絵里花は心の中でそうツッコミを入れたけれども、口に出しては言わなかった。
道のどん詰まりで晶の軽トラが停まったので、絵里花も自動車を路肩に停めて、そこに降り立った。
「ここからは徒歩になるけど、この奥が、タラの木山だよ」
晶が指をさして教えてくれる。史明はそれを確認してから、口を開いた。
「この山の所有者はご存知ですか?調査に入ることを了解してもらってないので、後ほど連絡をしたいと思ってるんですが……」
「この山を持ってるのは、ウチだよ。
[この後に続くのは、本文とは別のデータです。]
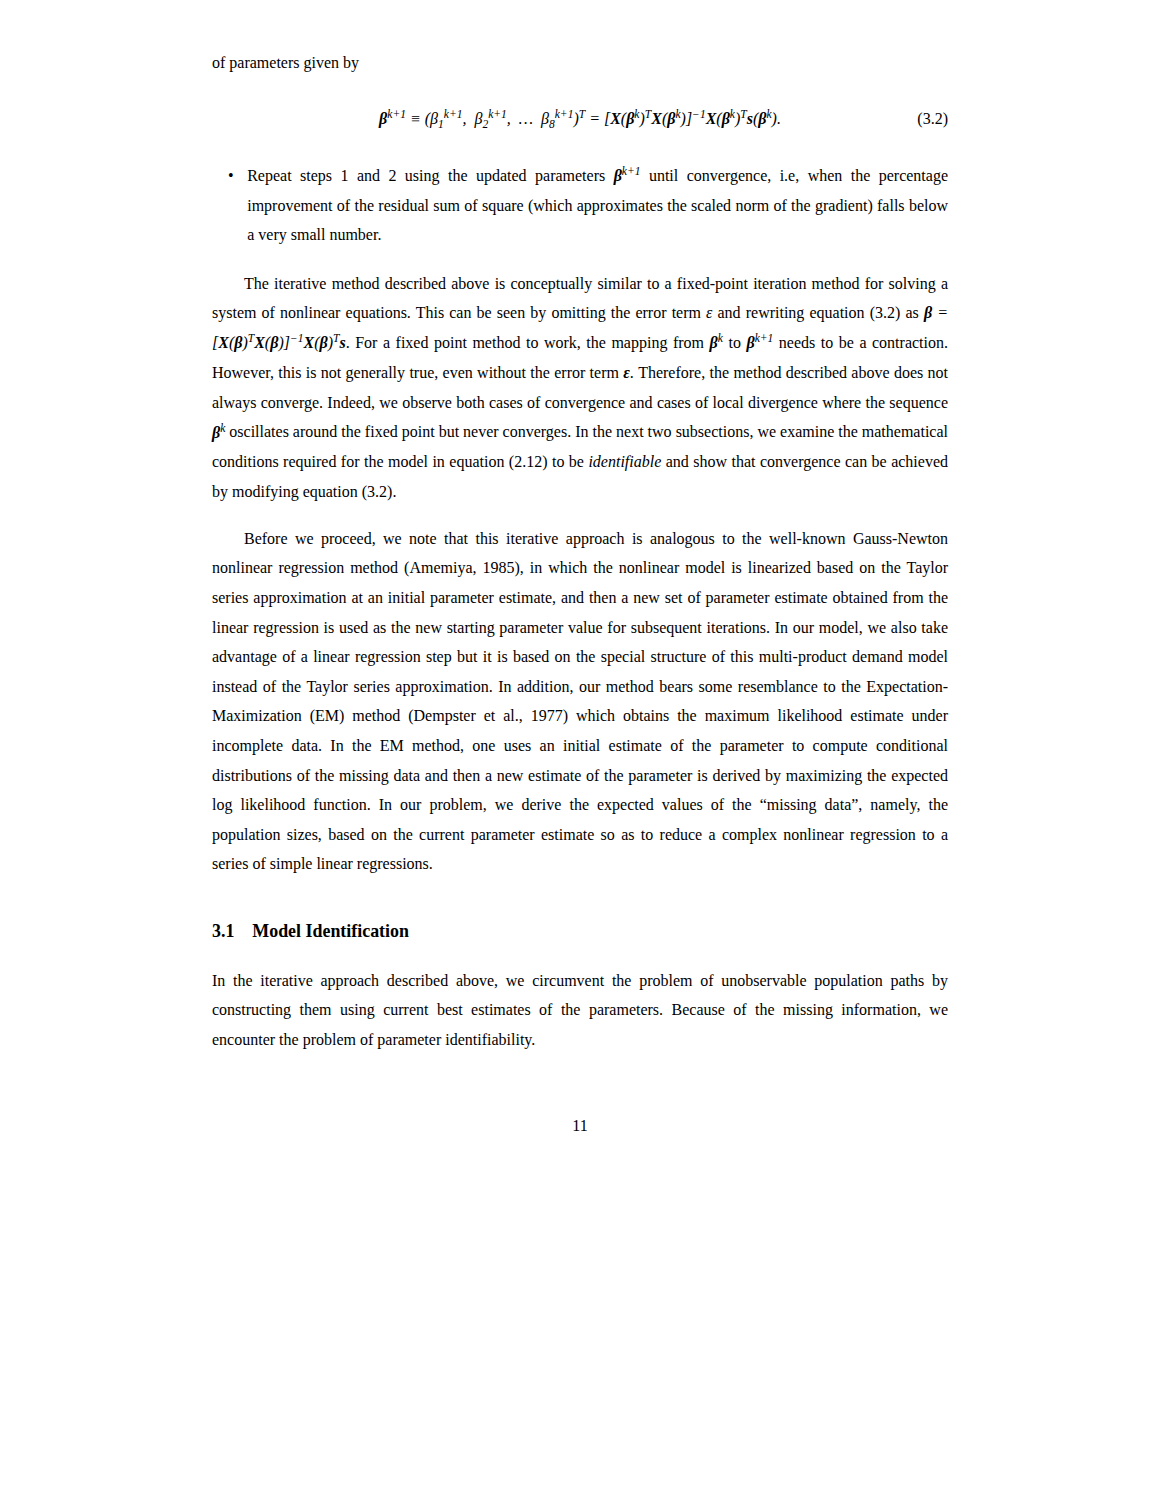of parameters given by
βk+1 ≡ (β1k+1, β2k+1, … β8k+1)T = [X(βk)TX(βk)]−1X(βk)Ts(βk). (3.2)
Repeat steps 1 and 2 using the updated parameters βk+1 until convergence, i.e, when the percentage improvement of the residual sum of square (which approximates the scaled norm of the gradient) falls below a very small number.
The iterative method described above is conceptually similar to a fixed-point iteration method for solving a system of nonlinear equations. This can be seen by omitting the error term ε and rewriting equation (3.2) as β = [X(β)TX(β)]−1X(β)Ts. For a fixed point method to work, the mapping from βk to βk+1 needs to be a contraction. However, this is not generally true, even without the error term ε. Therefore, the method described above does not always converge. Indeed, we observe both cases of convergence and cases of local divergence where the sequence βk oscillates around the fixed point but never converges. In the next two subsections, we examine the mathematical conditions required for the model in equation (2.12) to be identifiable and show that convergence can be achieved by modifying equation (3.2).
Before we proceed, we note that this iterative approach is analogous to the well-known Gauss-Newton nonlinear regression method (Amemiya, 1985), in which the nonlinear model is linearized based on the Taylor series approximation at an initial parameter estimate, and then a new set of parameter estimate obtained from the linear regression is used as the new starting parameter value for subsequent iterations. In our model, we also take advantage of a linear regression step but it is based on the special structure of this multi-product demand model instead of the Taylor series approximation. In addition, our method bears some resemblance to the Expectation-Maximization (EM) method (Dempster et al., 1977) which obtains the maximum likelihood estimate under incomplete data. In the EM method, one uses an initial estimate of the parameter to compute conditional distributions of the missing data and then a new estimate of the parameter is derived by maximizing the expected log likelihood function. In our problem, we derive the expected values of the “missing data”, namely, the population sizes, based on the current parameter estimate so as to reduce a complex nonlinear regression to a series of simple linear regressions.
3.1 Model Identification
In the iterative approach described above, we circumvent the problem of unobservable population paths by constructing them using current best estimates of the parameters. Because of the missing information, we encounter the problem of parameter identifiability.
11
この山だけじゃない。この辺一帯の山林は、大体古庄家の土地だから、遠慮なく調査してもらって構わない」
晶がそう言うのを聞いて、史明はホッと胸をなでおろす。そんな史明が安心する様子を見て、「よかった…」と絵里花も心が軽くなったとき、すぐ側の山肌にうごめくものを感じ取った。
「………へ、ヘビ……!!」
絵里花が青ざめて、声をあげる。絵里花の見つけたヘビは、まるで挨拶でもするかのようにわざわざ絵里花の足元をすり抜けて、道の反対側の茂みに消えていく。